FRESNO, Calif. (KFSN) -- A proposed bill could mean major changes in Fresno County.
SB 531 was introduced by Senator Steve Glazer. This bill could change who gets to reap the sales tax windfall from new e-commerce centers.
Fresno Mayor Lee Brand does not support this bill.
"This is not a blue or red deal. This is an economic issue, this is the rich getting richer and the poor getting poorer," he explained.
Brand is making sure lawmakers in Sacramento know SB 531 would have a negative impact on the Valley.
"We got to be competitive. We want to win these wars," he said.
SB 531 ultimately will shift the sales tax from the city of distribution to the city of destination.
Fresno has distribution centers that help bring in millions of dollars and supply hundreds of jobs.

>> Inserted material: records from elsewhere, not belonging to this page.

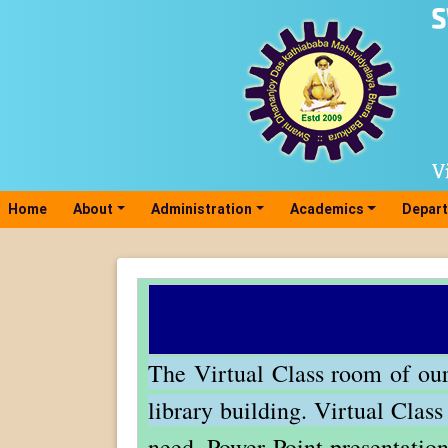
Home
(current)
About
Administration
Academics
Depar
The Virtual Class room of our 
library building.
Virtual Clas
need, Power Point presentation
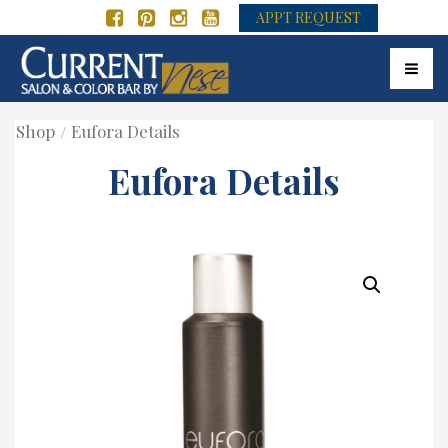
APPT REQUEST
Toggle
Shop
Eufora Details
Eufora Details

These would be grandfathered-in, so the city will not lose any money, but it will make it harder to bring e-commerce businesses and jobs to the area.
"This Bill would basically prohibit cities in California from offering sales tax incentives to leverage the deal with the e-commerce center," he said. "This is one of our biggest tools and they are taking it away from us."
In a statement, Sen. Glazer said:
"These tax giveaways are bad for cities and bad for residents, who need this money to support police, fire, roads and other vital public services in their communities."
Cities may say they need to do these deals to attract jobs, but the jobs are often low-wage with few benefits and uncertain futures. Without the subsidies those warehouse jobs would still be in California - they just might be in a neighboring town or county."
The billions of dollars that a handful of cities have given to the online retailers isn't just coming from within their borders. It has been siphoned from cities across the state, including from some of the poorest cities in California, cities that can least afford to lose that revenue. It's just not fair."
This bill does not affect any deal now in place or take anything away from a city with a tax-sharing agreement. It simply prohibits new tax giveaways in the future."